### What you are asked to do
From the first line to the last, transcribe the data exactly and skip the pictures.

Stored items
- - - - - - -
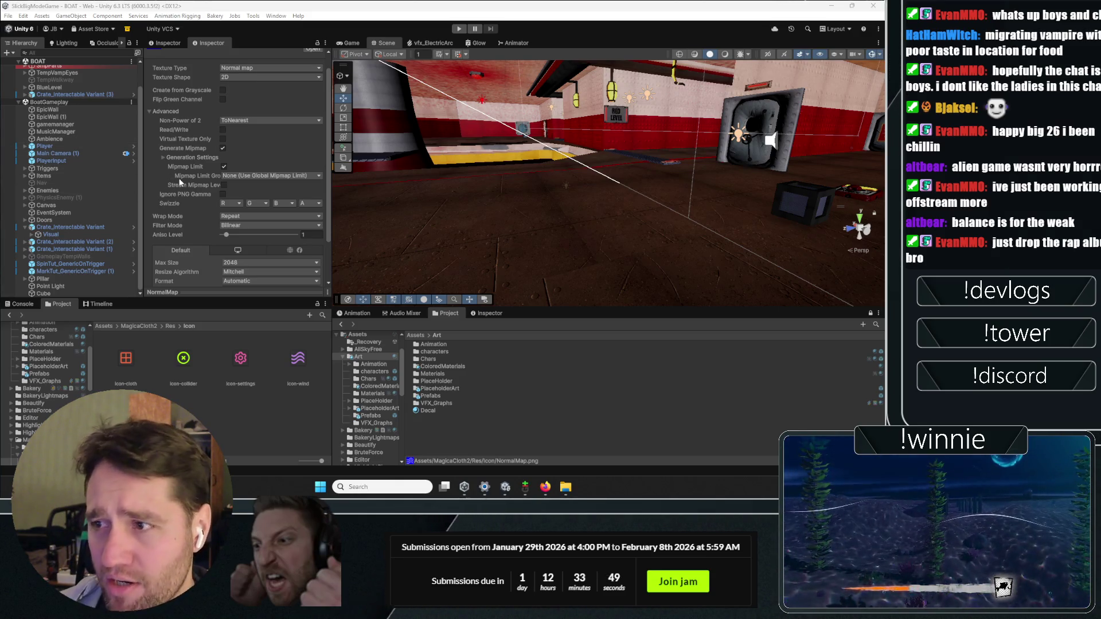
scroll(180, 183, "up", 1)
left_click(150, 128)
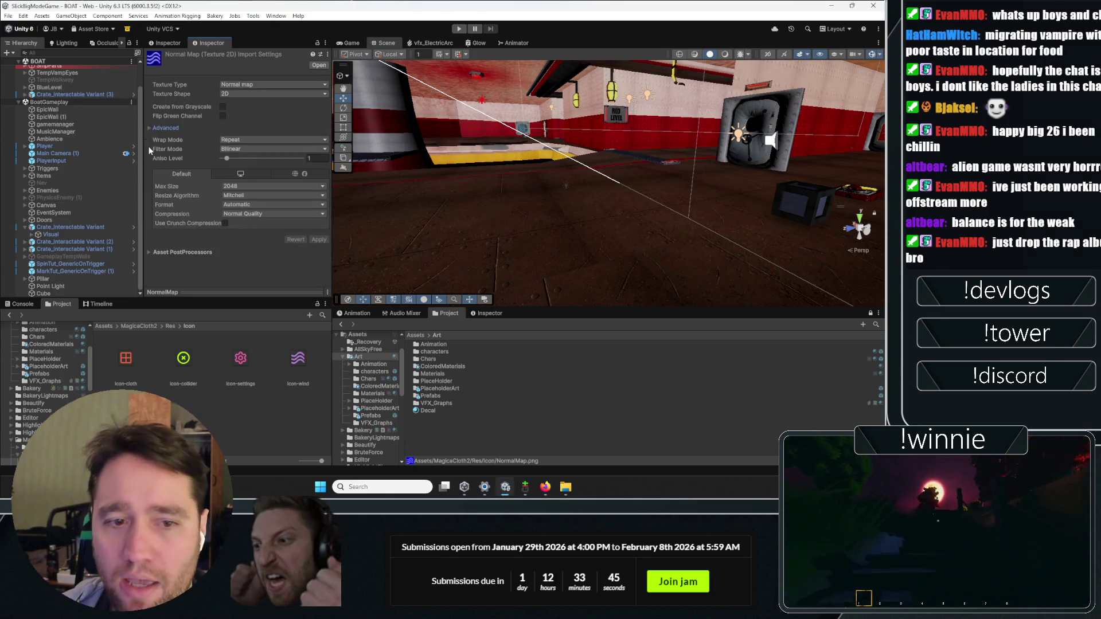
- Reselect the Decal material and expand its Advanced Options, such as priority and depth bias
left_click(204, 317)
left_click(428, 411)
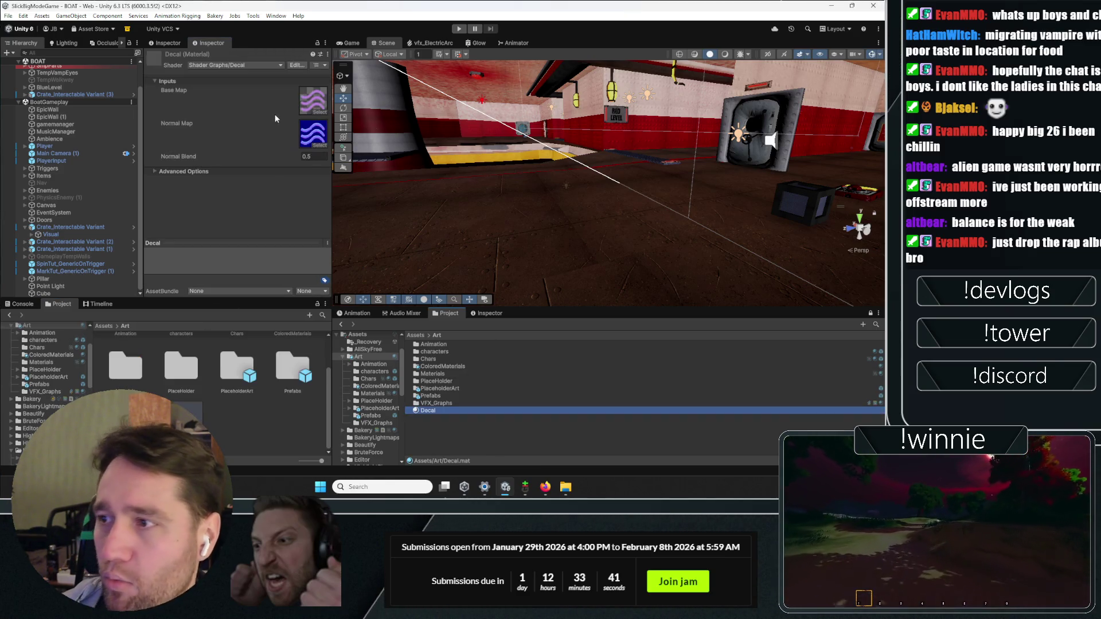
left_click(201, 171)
- - - - - - -
### Reply
scroll(180, 183, "up", 1)
left_click(150, 128)
- Reselect the Decal material and expand its Advanced Options, such as priority and depth bias
left_click(204, 317)
left_click(428, 411)
left_click(201, 171)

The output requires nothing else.